How to Choose a NoSQL Database
The world of NoSQL databases is a very noisy (and confusing) space. Matt Aslett at the 451 Group has done an amazing job of cataloging various databases (including NoSQL) in his Database Landscape Map.
To simplify the NoSQL world, lets take a look at the top 3 databases in terms of current popularity and how they compare to Apache Accumulo, which is at the core of our product, Sqrrl Enterprise.
MongoDB: It is a wonderfully easy-to-use document store that many select as a flexible replacement for a SQL database, as it (like all NoSQL databases) does not require pre-defined schemas. However, MongoDB has difficulty scaling to very large datasets (e.g., 100+ TB) and does not natively work with your Hadoop cluster. It also does not possess fine-grained security controls.
Cassandra: This is an excellent choice if your data is too big for MongoDB and you require multi-datacenter replication. Although Cassandra was not originally designed to run natively on your Hadoop cluster, it now has integrations with MapReduce, Pig, and Hive. It does not possess fine-grained security controls.
HBase: HBase natively integrates with Hadoop, and it can handle very large datasets. However, it does not have fine-grained security controls.
Accumulo: Accumulo has an architecture most similar to HBase, which allows it also to natively plug into your Hadoop cluster. It is far more scalable than MongoDB, and with reported cluster sizes in the multiple thousands within the Intelligence Community it is also significantly more scalable than HBase and Cassandra. Accumulo is the only NoSQL database with cell-level security capabilities. Accumulo also has other features that could lead one to choose it over HBase or Cassandra for reasons other than security or scalability. For example, Accumulo has a powerful server-side programming mechanism called Iterators, which provide it with the capability to do a variety of real-time aggregations and analytics.
These high level differences between MongoDB, Cassandra, HBase, and Accumulo are summarized in the decision tree diagram below. Of course, there are a wide variety of more detailed technical differences that will be explored in greater detail in a later post. This decision tree can be summarized with a few simple statements:
- If you need a quick, simple solution and have “small” Big Data (e.g., a few dozen terabytes), MongoDB may be the answer.
- If you need cell-level security or multi-petabyte scalability, Accumulo is the right answer.
- If you have data that is too big for MongoDB and don’t need cell-level security or massive scalability, we would recommend testing HBase, Cassandra, and Accumulo for your specific workloads. Each has their own nuanced advantages and disadvantages.
- If you don’t need real-time analytics, you are probably on the wrong decision tree and can stick with the Hadoop Distributed File System and batch analytics.
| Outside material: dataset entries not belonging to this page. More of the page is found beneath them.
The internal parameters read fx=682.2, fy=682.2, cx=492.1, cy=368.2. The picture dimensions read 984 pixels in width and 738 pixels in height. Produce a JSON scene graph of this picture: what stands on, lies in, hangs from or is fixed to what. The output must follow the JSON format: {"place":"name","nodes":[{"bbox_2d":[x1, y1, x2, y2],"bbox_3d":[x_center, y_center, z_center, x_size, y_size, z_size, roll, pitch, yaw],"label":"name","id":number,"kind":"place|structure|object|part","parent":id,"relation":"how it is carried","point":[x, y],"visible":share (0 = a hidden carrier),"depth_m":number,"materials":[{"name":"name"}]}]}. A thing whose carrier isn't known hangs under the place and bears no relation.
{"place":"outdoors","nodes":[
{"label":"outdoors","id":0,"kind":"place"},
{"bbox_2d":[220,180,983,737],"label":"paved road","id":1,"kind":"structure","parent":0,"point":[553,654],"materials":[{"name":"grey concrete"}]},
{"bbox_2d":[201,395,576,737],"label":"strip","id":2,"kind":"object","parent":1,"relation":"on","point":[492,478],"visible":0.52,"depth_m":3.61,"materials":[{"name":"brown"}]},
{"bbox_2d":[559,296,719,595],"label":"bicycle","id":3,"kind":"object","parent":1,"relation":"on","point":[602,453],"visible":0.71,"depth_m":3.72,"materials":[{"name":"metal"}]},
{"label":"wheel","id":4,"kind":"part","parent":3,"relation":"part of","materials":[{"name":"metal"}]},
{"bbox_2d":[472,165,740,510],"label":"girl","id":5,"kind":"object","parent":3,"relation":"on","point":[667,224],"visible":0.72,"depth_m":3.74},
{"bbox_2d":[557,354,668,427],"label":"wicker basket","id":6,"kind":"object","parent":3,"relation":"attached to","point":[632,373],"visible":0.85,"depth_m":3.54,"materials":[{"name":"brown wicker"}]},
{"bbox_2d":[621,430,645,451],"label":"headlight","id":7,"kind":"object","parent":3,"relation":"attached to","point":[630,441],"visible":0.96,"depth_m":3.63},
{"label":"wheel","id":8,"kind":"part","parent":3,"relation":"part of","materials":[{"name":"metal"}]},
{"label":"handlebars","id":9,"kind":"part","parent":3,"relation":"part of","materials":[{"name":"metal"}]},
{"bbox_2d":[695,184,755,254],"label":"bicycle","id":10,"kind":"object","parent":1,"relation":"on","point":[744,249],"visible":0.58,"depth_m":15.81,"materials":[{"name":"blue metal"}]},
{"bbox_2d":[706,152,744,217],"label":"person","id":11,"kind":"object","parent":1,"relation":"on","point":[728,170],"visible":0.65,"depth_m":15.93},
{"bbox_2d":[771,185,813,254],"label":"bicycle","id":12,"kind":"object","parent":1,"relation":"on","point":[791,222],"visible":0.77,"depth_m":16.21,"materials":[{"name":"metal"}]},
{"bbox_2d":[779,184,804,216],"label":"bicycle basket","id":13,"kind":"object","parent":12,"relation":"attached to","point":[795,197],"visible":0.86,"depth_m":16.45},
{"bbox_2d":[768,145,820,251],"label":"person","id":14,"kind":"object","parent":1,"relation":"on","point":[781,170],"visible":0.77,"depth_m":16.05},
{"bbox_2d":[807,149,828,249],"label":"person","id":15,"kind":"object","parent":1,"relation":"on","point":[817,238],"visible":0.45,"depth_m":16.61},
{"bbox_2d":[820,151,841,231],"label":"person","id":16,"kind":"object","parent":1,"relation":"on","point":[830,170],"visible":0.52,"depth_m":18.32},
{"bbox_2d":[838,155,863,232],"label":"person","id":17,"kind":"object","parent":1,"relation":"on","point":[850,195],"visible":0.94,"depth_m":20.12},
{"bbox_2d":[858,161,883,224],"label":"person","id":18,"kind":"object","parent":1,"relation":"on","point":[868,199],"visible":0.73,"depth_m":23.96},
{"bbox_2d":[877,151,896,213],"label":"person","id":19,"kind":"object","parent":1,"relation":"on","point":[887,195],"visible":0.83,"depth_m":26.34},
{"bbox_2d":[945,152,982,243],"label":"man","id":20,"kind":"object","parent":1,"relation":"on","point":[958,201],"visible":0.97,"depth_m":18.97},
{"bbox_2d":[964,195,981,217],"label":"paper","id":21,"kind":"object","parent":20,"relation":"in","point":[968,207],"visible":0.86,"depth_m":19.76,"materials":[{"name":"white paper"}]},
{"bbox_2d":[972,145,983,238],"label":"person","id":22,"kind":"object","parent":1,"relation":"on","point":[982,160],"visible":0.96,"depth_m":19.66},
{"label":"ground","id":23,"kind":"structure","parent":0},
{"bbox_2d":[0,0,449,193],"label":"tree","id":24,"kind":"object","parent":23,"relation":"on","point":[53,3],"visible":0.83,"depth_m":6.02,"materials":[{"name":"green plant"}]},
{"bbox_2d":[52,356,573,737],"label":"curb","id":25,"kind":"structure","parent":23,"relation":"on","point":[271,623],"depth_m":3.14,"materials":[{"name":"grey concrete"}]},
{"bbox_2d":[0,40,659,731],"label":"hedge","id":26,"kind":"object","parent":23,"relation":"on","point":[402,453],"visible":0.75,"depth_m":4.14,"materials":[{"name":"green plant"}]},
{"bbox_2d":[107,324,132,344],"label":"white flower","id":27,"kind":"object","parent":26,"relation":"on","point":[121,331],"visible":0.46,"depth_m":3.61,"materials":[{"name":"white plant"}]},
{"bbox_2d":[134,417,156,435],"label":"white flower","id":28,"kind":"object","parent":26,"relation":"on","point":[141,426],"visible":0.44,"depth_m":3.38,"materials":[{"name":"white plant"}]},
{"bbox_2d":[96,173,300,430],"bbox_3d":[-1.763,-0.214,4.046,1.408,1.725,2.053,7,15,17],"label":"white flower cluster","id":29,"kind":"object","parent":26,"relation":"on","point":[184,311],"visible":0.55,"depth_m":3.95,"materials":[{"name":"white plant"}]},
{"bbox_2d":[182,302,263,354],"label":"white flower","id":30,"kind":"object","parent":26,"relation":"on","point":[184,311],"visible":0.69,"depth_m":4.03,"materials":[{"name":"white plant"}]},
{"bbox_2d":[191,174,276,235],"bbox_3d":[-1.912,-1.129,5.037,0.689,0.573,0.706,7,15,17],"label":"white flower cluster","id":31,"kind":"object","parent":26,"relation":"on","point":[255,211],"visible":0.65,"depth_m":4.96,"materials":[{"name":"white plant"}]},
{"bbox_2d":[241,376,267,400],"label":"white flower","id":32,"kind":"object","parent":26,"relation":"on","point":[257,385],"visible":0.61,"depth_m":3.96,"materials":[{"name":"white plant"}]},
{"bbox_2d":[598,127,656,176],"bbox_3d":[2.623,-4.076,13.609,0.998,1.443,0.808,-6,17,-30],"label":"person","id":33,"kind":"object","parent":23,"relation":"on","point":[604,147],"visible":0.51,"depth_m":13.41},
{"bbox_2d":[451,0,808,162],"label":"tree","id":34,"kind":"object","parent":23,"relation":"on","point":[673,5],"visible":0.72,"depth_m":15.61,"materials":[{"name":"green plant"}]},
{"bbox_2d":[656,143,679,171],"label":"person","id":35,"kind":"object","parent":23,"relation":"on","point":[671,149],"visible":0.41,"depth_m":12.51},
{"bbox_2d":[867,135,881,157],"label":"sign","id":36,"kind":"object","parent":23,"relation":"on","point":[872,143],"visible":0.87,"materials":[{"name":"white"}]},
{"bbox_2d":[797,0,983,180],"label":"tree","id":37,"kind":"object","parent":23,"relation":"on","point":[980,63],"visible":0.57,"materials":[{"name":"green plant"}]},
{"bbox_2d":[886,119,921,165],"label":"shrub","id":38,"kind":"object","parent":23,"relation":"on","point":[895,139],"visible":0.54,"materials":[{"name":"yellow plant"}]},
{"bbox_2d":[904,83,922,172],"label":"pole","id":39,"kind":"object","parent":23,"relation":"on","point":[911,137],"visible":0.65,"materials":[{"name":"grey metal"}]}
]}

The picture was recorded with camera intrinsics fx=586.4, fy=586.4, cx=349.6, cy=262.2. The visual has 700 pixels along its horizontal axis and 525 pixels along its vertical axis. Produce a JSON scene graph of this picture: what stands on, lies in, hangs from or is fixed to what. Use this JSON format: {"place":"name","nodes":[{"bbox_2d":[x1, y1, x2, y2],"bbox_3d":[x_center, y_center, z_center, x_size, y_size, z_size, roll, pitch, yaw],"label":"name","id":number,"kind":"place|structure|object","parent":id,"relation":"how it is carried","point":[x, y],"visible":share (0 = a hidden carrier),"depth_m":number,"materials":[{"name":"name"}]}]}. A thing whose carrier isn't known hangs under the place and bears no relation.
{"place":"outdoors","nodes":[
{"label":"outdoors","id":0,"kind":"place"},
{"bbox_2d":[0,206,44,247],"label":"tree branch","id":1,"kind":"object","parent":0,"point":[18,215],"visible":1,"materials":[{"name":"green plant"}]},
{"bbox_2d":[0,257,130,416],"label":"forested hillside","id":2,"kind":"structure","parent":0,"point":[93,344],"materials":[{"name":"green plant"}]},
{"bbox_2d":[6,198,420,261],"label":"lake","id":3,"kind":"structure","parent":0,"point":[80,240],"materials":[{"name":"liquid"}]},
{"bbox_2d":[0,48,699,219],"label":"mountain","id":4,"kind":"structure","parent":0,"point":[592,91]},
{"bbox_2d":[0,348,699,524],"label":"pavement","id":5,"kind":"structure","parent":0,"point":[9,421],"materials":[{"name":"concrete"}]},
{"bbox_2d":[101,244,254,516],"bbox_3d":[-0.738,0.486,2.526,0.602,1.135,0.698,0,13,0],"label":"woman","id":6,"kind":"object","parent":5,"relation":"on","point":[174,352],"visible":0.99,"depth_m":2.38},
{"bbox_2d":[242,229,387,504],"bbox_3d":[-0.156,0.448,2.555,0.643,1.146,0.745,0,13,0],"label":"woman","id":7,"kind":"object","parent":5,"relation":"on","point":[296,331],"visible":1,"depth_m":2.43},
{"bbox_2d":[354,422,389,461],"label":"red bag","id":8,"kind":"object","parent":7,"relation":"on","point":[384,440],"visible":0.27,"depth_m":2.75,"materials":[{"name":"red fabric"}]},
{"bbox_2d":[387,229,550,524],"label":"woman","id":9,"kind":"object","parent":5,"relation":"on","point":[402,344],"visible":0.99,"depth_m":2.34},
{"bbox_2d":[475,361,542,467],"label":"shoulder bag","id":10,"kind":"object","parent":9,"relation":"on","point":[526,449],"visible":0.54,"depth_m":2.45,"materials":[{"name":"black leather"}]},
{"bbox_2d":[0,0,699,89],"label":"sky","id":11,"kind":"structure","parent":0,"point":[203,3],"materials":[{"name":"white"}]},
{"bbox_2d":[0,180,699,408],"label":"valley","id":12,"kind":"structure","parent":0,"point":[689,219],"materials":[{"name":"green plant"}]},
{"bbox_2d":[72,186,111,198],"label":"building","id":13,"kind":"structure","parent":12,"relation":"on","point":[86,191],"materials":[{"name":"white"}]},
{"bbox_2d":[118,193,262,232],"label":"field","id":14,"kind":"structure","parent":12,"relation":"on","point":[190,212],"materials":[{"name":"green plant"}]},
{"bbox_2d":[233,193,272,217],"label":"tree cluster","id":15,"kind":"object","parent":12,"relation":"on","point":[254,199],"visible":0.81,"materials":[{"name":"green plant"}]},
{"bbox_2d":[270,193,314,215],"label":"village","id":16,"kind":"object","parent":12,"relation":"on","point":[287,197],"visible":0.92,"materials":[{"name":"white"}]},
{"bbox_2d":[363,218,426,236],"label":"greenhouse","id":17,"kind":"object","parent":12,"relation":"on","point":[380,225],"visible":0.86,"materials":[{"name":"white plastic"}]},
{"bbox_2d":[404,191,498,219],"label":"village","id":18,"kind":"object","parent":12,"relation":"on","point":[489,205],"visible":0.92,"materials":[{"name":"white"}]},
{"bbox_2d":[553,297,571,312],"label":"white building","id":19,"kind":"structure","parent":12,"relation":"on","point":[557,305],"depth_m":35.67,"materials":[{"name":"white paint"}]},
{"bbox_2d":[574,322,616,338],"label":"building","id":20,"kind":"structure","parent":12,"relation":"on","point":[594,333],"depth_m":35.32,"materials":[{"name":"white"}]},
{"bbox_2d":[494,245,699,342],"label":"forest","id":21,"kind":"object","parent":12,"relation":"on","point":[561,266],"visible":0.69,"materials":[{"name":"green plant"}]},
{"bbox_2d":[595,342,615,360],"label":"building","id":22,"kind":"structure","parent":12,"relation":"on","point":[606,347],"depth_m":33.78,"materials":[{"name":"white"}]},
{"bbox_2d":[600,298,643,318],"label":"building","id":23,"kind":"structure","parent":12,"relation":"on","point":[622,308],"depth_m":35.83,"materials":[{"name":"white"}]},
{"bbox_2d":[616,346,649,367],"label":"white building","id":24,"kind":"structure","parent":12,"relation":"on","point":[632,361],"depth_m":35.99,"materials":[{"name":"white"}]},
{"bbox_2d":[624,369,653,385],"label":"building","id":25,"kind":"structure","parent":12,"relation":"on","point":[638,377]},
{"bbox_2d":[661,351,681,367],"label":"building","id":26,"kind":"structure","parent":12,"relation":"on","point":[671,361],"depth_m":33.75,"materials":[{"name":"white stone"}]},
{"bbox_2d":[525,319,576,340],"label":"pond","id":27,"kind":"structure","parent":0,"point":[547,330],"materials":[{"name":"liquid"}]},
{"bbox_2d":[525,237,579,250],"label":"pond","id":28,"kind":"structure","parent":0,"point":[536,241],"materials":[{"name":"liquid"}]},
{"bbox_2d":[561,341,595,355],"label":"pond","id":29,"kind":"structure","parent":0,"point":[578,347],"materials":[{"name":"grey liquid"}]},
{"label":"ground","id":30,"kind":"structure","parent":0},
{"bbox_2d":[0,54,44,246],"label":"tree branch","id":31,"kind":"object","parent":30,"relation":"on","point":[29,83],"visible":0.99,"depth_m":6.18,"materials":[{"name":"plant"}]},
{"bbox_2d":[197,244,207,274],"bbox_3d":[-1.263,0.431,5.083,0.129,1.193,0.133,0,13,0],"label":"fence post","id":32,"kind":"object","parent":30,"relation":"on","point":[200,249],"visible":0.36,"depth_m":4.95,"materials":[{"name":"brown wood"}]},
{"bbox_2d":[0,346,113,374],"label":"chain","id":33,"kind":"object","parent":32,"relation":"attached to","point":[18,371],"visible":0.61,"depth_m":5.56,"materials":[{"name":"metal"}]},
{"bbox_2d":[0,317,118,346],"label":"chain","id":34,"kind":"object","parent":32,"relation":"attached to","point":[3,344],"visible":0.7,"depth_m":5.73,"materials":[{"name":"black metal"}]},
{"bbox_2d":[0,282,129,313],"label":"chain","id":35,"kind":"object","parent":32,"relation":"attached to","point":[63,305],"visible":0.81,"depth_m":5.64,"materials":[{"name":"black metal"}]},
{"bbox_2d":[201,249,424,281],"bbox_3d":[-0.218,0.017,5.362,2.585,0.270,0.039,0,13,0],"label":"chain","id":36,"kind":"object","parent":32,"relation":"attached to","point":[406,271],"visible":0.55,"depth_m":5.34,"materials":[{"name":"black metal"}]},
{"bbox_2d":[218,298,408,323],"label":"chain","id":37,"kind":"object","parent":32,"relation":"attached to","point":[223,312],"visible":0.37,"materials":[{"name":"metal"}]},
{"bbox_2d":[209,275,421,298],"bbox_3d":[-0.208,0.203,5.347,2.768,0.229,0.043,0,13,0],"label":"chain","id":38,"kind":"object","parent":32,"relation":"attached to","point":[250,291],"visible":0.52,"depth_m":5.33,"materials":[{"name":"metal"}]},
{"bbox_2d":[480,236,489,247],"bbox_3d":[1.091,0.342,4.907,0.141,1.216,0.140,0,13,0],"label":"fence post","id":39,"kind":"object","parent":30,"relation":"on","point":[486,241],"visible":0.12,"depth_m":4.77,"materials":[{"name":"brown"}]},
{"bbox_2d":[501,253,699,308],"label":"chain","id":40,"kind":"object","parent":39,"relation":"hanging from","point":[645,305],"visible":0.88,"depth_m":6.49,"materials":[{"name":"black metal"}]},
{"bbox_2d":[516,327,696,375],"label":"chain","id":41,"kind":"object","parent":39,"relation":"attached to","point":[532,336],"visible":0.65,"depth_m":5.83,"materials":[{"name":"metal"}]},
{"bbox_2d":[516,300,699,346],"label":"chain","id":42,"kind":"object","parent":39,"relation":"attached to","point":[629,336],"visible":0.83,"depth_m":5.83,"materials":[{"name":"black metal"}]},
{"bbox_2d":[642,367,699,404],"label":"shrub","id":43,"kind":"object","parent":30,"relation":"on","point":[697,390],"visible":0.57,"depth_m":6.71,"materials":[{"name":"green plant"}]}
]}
It is worth noting that the NoSQL databases above are all open source databases. Sqrrl Enterprise builds upon Accumulo and adds a number of additional features to Accumulo including streaming ingest, JSON, encryption, identity management integrations, full-text search, SQL queries, graph search, and statistics. We believe that these features set Sqrrl Enterprise apart from other Big Data platforms.